In case that hasn't convinced you, here's what he brought on a flight to Miami:
"a small jar of fresh caviar, some smoked salmon I had picked up at a 'custom smokery' in Seattle the week before, crudités with pesto dippig sauce, tomato-curry soup, butterfish with shrimp en gelee, spiced clams, lime and dill shrimp, tomatoes stuffed with guacamole, marinated mussels, an assortment of pate, stuffed cold breast of veal, a bottle of Puligny-Montrachet, a selection of chocolate cakes, some praline cheesecake, and a dessert made from Italian cheese-in-the-basket and fresh strawberries and Grand Marnier by Alice".

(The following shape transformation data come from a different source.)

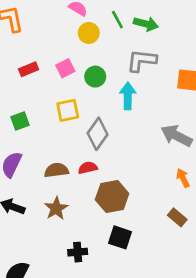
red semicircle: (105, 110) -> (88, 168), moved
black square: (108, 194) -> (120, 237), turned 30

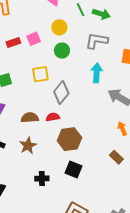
yellow circle: (89, 33) -> (59, 27), moved
pink square: (65, 68) -> (34, 39), moved
cyan arrow: (128, 96) -> (97, 73), moved

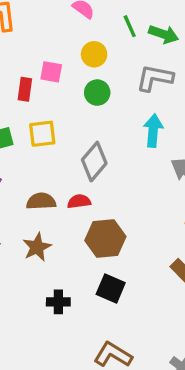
pink square: (34, 39) -> (51, 72), turned 32
red rectangle: (13, 42) -> (25, 89), moved, turned -64
yellow square: (40, 74) -> (42, 134), moved

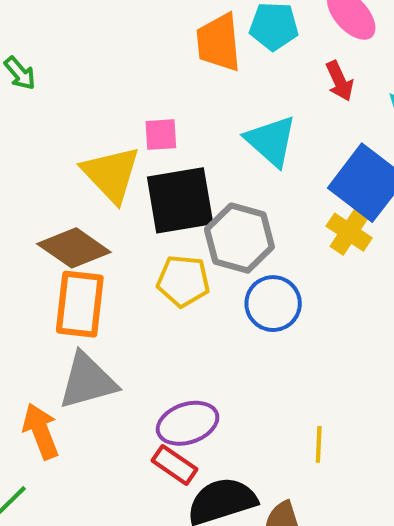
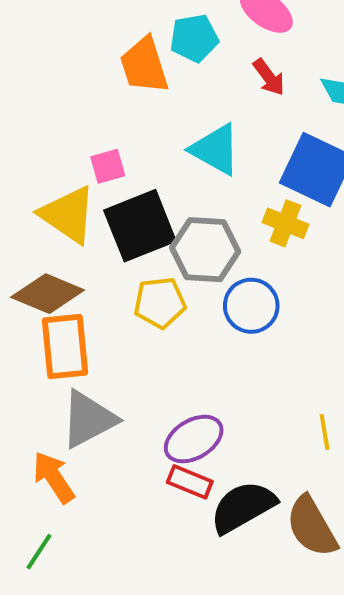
yellow cross: (349, 232) -> (286, 223), moved

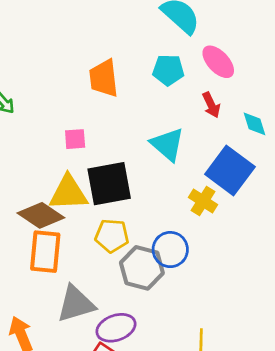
orange trapezoid: (144, 65) -> (104, 78), moved
pink square: (108, 166) -> (75, 139), moved
yellow triangle: (68, 215) -> (68, 193), moved, turned -48
gray hexagon: (205, 250) -> (142, 268), moved
gray triangle: (88, 419) -> (76, 304), moved

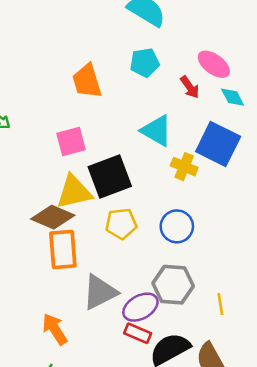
pink ellipse: (218, 62) -> (214, 64), moved
pink square: (75, 139) -> (71, 142), size x1.4
yellow cross: (203, 201) -> (184, 167), moved
gray hexagon: (142, 268) -> (173, 285), moved

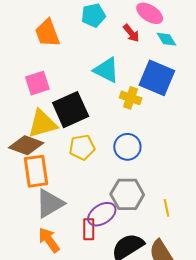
gray triangle: (100, 292) -> (50, 204), moved
orange arrow: (55, 329) -> (49, 240), moved
red rectangle: (138, 333) -> (89, 229), moved, turned 70

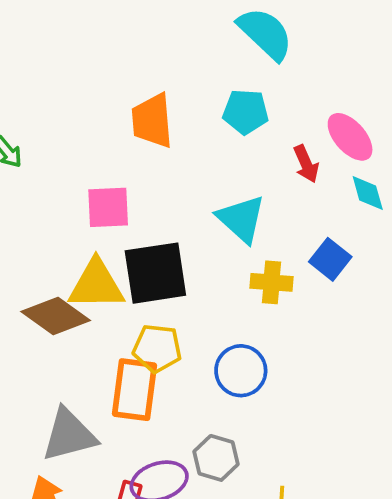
blue square: (157, 78) -> (330, 259), size x0.6
yellow cross: (131, 98) -> (271, 282), turned -30
orange rectangle: (36, 171) -> (134, 390), moved
gray hexagon: (127, 194) -> (216, 458), size x0.7

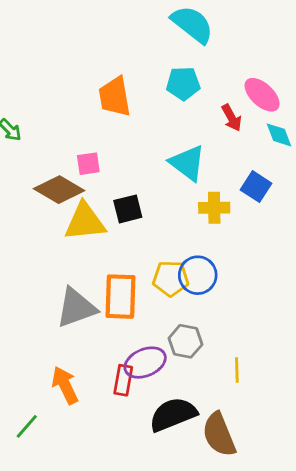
pink square: (108, 207) -> (88, 164), size x0.7
black square: (155, 273) -> (128, 209), size x0.6
brown diamond: (56, 316) -> (59, 190), moved
yellow pentagon: (157, 348) -> (171, 278), moved
gray triangle: (69, 435) -> (76, 308), moved

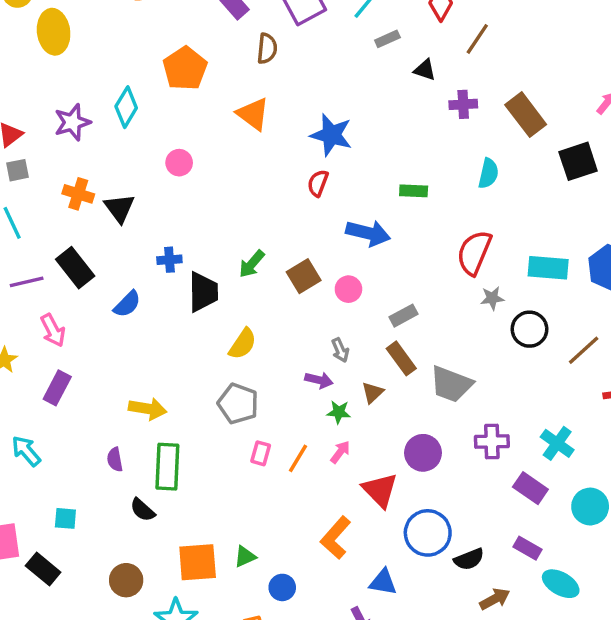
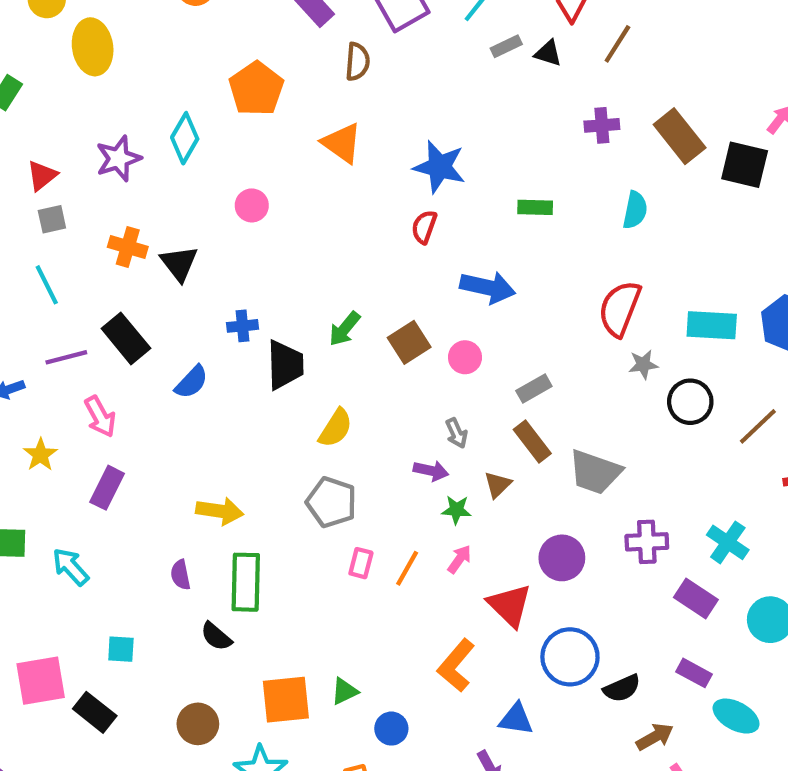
black triangle: (425, 70) -> (548, 53), moved
black square: (578, 161) -> (745, 165), moved, turned 33
green rectangle: (414, 191) -> (535, 207), moved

But he doesn't simply eat the food, he investigates issues such as the disappearance of crabs from Fisherman's Wharf, seeking out a scientist to ask why crabmeat that has been out of its shell for a while "tends to taste like balsa wood". (Answer: it's the oxidisation)
Ok ok, so it's really all about the food.
"Are you really going to England just because you want a potato latke?" Alice asked. "Of course not," I said, rather hurt. "You must think me a narrow fellow indeed. As it happens, I have just remembered the Great Dried Beef in the Sky we used to eat at the Chinese restaurant across the Golder's Green tube stop.""
There are so many more passages like this I'd love to type out. But then you might as well go out and get hold of a copy of the book. Now I have to go see if my library has a copy of American Fried.